D: Jak myślisz, co stanie się z ludnością tubylczą w przyszłości? Macie małą populację i wielu ludzi opuszcza wieś.
L: Sama robię, co w mojej mocy, ale nie wiem, co zrobią inni. Jest nas bardzo mało, więc myślę, że Tajwan powinien zwracać na nas większą uwagę. Czy wiesz, że migracja austronezyjska rozpoczęła się z Tajwanu? Kiedy pojechałam do Nowej Zelandii, odkryłam, że Maorysi uważają, że to my, Tajwan, jesteśmy ich ojczyzną! Jednak inni Tajwańczycy się tym nie przejmują. Jeśli zapytasz o to sto osób na ulicy, może się okazać, że wie o tym tylko jedna. Ale w Nowej Zelandii uważają, że Tajwan jest bardzo ważny, że jesteśmy ziemią ich przodków.
D: Oni nie mają tak silnego związku z ziemią tajwańską, wiedzą przecież, że ich przodkowie wyemigrowali tu z Chin.
L: Niewiele wiem o ich tożsamości. Raz jednak, kiedy kręciliśmy film, pewien Tajwańczyk nie-autochton zadał mi pytanie: dlaczego my, aborygeni, musimy kręcić te filmy o tożsamości? Uważał, że to irytujące, że tak dużo mówi się w nich o tożsamości i o nas samych. Czy naprawdę nie mamy nic innego do powiedzenia?

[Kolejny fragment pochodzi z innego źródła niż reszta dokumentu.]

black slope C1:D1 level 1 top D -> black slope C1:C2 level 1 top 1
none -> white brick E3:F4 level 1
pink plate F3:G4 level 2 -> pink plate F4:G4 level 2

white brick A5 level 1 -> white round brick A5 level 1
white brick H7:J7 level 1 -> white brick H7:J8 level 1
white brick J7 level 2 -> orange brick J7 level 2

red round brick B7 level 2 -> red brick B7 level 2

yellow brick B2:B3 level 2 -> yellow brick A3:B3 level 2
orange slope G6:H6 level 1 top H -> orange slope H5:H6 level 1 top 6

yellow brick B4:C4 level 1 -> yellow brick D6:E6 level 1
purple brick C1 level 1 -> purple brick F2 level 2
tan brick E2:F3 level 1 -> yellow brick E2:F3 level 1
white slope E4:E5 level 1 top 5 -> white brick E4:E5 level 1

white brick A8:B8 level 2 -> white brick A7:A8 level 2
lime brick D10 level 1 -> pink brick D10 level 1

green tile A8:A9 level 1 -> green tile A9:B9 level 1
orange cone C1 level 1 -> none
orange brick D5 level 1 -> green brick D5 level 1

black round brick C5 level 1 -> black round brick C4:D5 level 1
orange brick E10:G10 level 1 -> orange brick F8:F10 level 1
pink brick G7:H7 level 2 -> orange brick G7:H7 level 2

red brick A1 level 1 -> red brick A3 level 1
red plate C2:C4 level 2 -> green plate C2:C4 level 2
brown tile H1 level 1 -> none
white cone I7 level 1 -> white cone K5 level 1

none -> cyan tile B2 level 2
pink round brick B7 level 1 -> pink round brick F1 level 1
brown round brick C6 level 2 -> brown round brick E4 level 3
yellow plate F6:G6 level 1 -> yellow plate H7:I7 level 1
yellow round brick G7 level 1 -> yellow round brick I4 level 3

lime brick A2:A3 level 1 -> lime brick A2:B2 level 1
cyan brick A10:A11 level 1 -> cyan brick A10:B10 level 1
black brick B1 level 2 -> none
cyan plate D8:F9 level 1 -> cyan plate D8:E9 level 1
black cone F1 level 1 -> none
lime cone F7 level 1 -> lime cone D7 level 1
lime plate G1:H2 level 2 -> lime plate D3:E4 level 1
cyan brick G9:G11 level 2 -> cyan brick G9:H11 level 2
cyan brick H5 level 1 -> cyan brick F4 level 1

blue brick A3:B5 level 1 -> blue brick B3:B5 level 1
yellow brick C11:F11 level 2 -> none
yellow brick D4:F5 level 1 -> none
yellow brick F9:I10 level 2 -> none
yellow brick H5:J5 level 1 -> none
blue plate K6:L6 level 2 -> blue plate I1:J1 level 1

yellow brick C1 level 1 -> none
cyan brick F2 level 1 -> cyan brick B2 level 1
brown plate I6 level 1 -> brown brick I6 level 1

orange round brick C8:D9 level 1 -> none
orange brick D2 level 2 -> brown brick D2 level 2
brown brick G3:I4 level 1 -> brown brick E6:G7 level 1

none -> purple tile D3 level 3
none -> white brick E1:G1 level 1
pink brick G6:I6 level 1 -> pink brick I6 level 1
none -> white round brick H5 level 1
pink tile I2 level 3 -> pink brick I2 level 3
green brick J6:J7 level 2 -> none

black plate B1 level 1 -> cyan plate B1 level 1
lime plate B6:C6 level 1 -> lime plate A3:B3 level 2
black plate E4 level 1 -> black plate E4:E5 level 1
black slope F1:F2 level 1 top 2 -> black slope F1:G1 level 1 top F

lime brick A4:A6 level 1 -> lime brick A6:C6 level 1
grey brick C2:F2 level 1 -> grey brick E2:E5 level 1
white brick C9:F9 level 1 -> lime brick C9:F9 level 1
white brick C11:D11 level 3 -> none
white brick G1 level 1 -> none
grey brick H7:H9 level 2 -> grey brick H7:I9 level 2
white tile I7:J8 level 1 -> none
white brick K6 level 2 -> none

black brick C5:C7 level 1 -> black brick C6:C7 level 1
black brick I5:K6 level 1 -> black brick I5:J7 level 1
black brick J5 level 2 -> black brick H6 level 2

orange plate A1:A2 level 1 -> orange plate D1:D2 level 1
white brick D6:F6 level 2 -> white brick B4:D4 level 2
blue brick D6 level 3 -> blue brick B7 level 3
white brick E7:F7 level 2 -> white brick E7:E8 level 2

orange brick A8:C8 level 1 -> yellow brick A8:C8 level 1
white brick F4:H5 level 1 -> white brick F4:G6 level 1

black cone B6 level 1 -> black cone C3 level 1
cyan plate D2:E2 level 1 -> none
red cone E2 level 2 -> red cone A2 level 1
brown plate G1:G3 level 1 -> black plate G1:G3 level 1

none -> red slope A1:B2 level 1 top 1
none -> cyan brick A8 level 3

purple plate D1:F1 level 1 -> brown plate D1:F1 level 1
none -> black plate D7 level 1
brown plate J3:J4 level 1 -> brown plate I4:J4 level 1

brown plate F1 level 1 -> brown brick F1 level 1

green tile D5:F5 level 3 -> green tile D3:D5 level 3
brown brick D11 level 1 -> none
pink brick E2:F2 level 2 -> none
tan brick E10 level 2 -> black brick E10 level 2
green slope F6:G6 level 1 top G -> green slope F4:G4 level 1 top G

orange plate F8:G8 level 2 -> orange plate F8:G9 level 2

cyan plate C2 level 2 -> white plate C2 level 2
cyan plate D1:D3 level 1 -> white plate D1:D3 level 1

Oni nadal uważają, że wszyscy jesteśmy tacy sami, że wszystkie plemiona są do siebie podobne, więc nie chcą o nas wiele wiedzieć. Według nich w aborygeńskości chodzi o ziemię i nic poza tym. Ponieważ nie znają nas wystarczająco dobrze, myślą, że to wystarczy, że to tylko te same stare problemy. Ale tożsamość to kwestia, którą każdy musi kiedyś sam rozstrzygnąć.